Death certificate criteria also varies. Massachusetts recently dropped thousands of deaths attributed to COVID going back to the start of the pandemic, due to narrowing the death window from 60 to 30 days after a positive test.

As the American numbers fall, even elite residential colleges are somewhat easing up on the strictest COVID rules and surveillance practices in the country.

Dartmouth College lifted its indoor mask mandate and vaccine-or-test requirement for visitors Wednesday and will end mandatory asymptomatic testing after April 10, The Dartmouth reported. 

Ivy League peer Brown University is now exempting vaccinated students from mandatory testing and indoor masking under a policy revision instituted last week, according to The Brown Daily Herald. Boston College imposed the same vaccine-or-test distinction last month but ended its mask mandate in January, The Heights reported.

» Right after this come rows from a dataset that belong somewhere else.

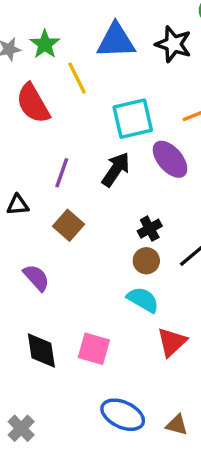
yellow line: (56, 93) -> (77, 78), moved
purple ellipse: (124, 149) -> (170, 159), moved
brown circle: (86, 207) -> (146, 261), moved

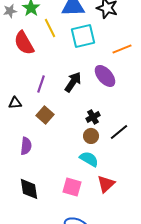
cyan square: (133, 119) -> (83, 36), moved
purple semicircle: (36, 278) -> (26, 146), turned 48
pink square: (94, 349) -> (72, 187), moved

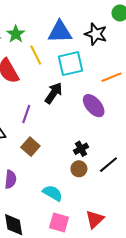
black arrow: (73, 82) -> (54, 93), moved
cyan semicircle: (89, 159) -> (53, 193), moved

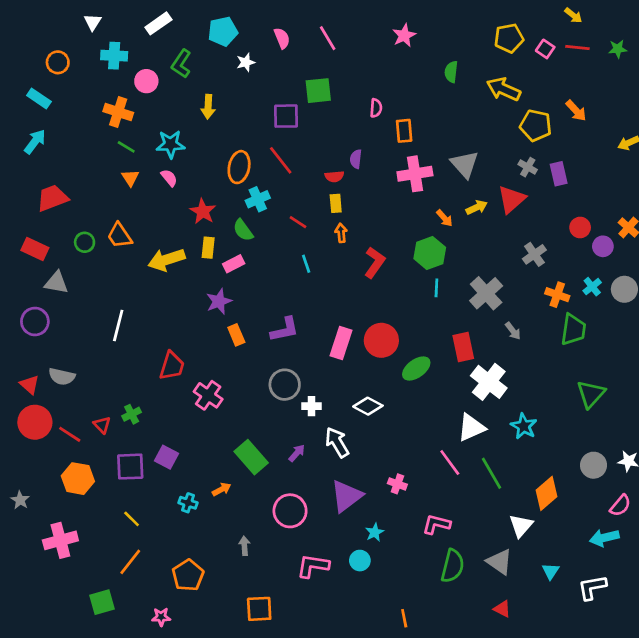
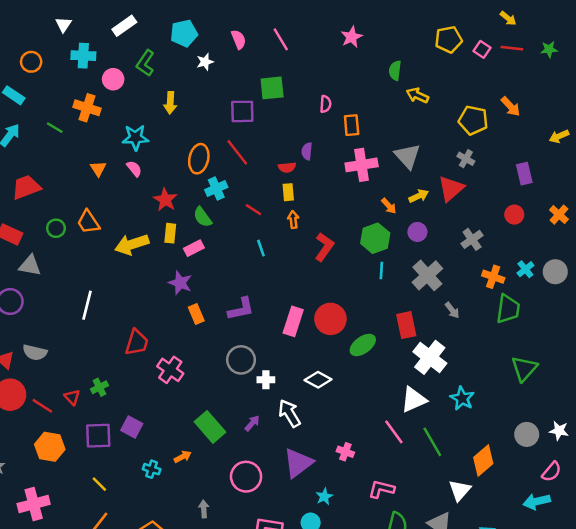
yellow arrow: (504, 89) -> (417, 95), moved, size x0.7
green line: (126, 147) -> (55, 128), moved
purple rectangle: (559, 174) -> (524, 174), moved
purple circle: (603, 246) -> (417, 232), moved
purple star: (219, 301) -> (180, 283), turned -30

The University of Pennsylvania is still requiring masks in classrooms even while ending its general indoor mandate, while only students with documented boosters are exempt from twice-weekly testing, The Daily Pennsylvanian reported this week.

University of California San Francisco epidemiologist Vinay Prasad argued against asymptomatic testing in January and reiterated last week that keeping the practice as cases climb "will be massively disruptive." He said it's only "bio-plausible," not proven, that testing "can shield others from infection."

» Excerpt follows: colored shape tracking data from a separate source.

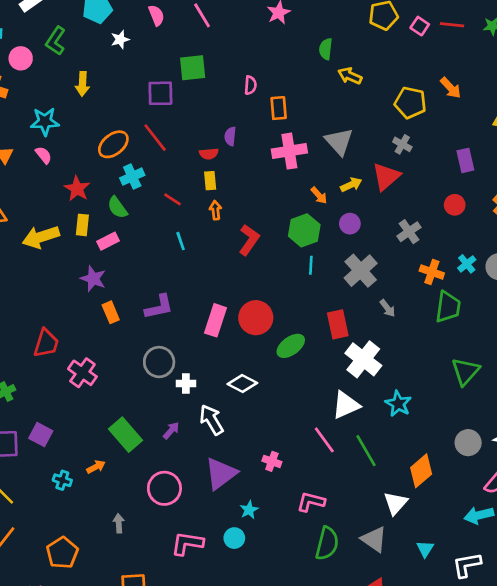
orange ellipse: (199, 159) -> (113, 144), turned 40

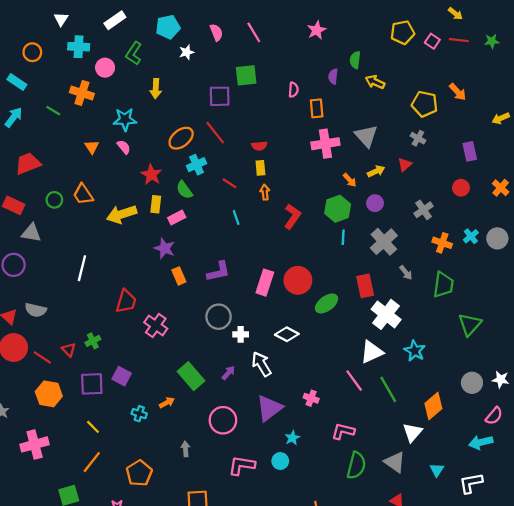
purple semicircle: (230, 136) -> (333, 76), moved
red triangle: (386, 177) -> (405, 165), size x0.6
green trapezoid: (448, 307) -> (443, 285), moved

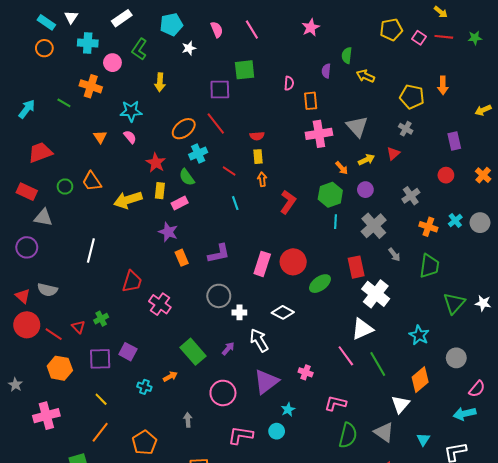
cyan rectangle: (17, 82) -> (46, 22), moved
orange arrow: (458, 92) -> (443, 85), turned 42
cyan star: (415, 351) -> (419, 335), moved
white star: (501, 379) -> (483, 303), moved

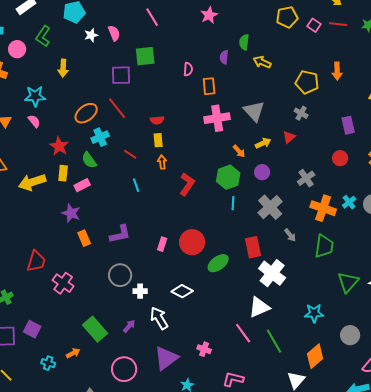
pink semicircle: (217, 30) -> (114, 33), moved
orange cross: (428, 227) -> (323, 208), size x1.4
pink rectangle: (262, 264) -> (162, 244), size x0.6
cyan star: (419, 335) -> (314, 313), turned -30

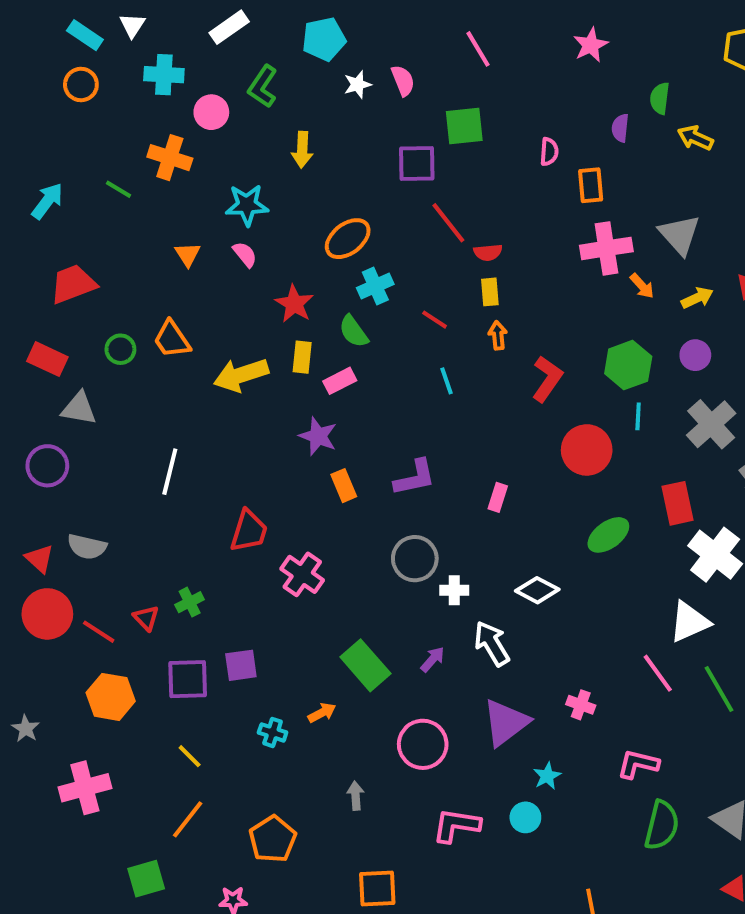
red line: (117, 108) -> (448, 223), moved
orange arrow: (239, 151) -> (642, 286), moved
red circle: (192, 242) -> (587, 450), moved
purple square: (32, 329) -> (241, 665), turned -36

The CDC itself recently warned that its seasonal influenza estimates may be off because of higher-than-normal flu testing paired with COVID testing. The agency admitted last week that this season's flu vaccine was only 16% effective against "mild/moderate" infection, "which is considered not statistically significant." (A widely touted randomized controlled trial in Bangladeshi villages found surgical masks reduced symptomatic COVID by 11%.)

Yet the CDC is also pushing schools to continue testing students and staff, regardless of symptomatic presentation, "to stop the spread of COVID-19 and keep kids in school."